◆ **Problem to solve**
In the records below, find each line that holds "della" and return it.

◆ **Records provided**
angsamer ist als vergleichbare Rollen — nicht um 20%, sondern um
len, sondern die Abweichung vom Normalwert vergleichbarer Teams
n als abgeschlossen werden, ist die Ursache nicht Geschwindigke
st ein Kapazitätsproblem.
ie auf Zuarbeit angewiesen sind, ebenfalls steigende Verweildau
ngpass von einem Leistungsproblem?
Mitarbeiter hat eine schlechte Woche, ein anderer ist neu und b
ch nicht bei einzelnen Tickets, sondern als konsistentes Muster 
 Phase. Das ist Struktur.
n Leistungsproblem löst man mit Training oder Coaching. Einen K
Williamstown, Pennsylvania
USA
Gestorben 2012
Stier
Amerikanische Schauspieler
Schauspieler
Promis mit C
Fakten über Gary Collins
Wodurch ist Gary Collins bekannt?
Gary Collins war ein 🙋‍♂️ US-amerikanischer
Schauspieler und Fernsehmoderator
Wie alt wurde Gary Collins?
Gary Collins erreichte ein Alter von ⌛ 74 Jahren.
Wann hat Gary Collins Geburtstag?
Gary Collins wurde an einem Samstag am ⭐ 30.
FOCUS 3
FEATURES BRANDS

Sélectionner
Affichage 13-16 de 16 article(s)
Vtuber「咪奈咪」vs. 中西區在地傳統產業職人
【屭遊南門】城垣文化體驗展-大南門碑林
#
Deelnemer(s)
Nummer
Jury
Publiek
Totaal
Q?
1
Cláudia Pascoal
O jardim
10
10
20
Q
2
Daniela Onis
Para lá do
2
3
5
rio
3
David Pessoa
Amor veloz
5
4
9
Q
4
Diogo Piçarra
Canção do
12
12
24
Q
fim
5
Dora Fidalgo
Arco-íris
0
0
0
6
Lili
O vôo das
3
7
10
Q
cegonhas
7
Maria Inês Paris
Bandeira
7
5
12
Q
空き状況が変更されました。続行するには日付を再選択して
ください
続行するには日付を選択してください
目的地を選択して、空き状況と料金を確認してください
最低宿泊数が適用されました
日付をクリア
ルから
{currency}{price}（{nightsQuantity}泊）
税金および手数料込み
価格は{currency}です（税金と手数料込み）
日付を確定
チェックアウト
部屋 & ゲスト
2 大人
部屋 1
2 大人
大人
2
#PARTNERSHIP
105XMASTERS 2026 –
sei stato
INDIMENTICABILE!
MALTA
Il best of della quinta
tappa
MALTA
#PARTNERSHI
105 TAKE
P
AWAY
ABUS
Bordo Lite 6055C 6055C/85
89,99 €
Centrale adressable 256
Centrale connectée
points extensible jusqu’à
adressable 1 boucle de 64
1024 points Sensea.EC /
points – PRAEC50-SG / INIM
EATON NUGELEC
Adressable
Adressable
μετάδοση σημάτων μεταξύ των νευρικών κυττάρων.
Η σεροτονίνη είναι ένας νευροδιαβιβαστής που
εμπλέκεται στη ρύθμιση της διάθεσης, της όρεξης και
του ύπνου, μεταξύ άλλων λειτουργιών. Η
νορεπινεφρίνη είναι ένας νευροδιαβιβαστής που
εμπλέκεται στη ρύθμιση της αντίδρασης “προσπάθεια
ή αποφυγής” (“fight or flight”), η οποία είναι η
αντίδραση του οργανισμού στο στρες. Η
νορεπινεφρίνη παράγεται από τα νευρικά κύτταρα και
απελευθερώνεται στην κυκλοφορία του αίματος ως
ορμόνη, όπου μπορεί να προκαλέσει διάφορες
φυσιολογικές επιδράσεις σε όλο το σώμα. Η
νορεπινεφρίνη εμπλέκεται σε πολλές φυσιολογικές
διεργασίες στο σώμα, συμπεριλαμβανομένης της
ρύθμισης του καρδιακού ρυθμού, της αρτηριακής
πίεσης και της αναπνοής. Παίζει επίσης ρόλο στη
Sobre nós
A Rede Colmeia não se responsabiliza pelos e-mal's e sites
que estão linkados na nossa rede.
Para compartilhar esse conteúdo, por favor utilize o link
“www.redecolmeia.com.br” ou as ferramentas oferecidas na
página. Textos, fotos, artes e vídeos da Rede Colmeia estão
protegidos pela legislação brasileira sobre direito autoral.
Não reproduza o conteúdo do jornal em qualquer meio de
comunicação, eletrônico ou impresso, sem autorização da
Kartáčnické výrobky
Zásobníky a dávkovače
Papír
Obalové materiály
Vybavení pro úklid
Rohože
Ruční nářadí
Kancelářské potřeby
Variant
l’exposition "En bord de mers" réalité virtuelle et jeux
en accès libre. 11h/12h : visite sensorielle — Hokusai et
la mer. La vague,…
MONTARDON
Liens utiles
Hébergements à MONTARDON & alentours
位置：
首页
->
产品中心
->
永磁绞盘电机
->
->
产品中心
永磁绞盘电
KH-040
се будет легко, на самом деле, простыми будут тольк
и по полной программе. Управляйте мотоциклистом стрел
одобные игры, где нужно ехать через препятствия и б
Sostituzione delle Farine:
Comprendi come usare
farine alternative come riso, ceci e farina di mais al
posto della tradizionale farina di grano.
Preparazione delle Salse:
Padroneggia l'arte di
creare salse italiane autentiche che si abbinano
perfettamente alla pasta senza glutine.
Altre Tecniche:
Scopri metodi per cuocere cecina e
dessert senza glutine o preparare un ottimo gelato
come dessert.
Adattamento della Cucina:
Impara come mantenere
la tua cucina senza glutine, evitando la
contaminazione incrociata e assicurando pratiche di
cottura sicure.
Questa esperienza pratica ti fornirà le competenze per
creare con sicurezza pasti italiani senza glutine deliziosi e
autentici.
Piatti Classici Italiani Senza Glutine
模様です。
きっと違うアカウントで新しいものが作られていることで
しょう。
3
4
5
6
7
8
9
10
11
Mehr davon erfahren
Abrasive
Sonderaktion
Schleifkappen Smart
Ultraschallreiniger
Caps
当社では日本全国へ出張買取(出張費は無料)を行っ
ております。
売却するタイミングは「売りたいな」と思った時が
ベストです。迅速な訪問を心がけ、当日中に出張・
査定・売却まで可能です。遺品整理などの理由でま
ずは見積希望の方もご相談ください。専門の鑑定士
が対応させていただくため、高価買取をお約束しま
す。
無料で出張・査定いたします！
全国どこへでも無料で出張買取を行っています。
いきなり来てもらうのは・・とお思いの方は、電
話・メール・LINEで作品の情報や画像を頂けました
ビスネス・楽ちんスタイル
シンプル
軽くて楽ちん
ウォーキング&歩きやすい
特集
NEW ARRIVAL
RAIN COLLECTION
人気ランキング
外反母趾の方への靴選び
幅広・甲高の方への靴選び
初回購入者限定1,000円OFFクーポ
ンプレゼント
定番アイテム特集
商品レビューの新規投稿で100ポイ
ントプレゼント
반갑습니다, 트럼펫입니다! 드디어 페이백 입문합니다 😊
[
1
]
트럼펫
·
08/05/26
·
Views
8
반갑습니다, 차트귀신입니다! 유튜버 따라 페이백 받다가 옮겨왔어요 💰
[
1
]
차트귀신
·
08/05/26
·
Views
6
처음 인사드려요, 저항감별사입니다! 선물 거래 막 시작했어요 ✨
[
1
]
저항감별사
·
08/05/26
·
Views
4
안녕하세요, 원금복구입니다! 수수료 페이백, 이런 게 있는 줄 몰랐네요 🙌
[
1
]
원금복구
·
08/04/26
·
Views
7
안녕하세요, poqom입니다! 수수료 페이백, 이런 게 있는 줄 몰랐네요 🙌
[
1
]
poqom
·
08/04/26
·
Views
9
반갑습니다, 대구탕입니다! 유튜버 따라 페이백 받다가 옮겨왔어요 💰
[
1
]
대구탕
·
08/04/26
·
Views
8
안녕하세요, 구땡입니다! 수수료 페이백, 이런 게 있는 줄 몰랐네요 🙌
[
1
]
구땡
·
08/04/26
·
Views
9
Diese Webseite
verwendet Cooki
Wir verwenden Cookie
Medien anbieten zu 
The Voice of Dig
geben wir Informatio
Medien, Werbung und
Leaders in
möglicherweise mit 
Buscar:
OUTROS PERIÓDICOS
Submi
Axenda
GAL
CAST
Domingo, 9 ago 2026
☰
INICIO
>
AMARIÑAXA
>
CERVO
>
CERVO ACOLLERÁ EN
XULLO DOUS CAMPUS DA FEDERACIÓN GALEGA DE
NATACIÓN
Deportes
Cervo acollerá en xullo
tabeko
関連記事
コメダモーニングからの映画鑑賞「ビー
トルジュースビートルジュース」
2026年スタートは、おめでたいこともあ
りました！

◆ **Output for this exercise**
Il best of della quinta
posto della tradizionale farina di grano.
Adattamento della Cucina:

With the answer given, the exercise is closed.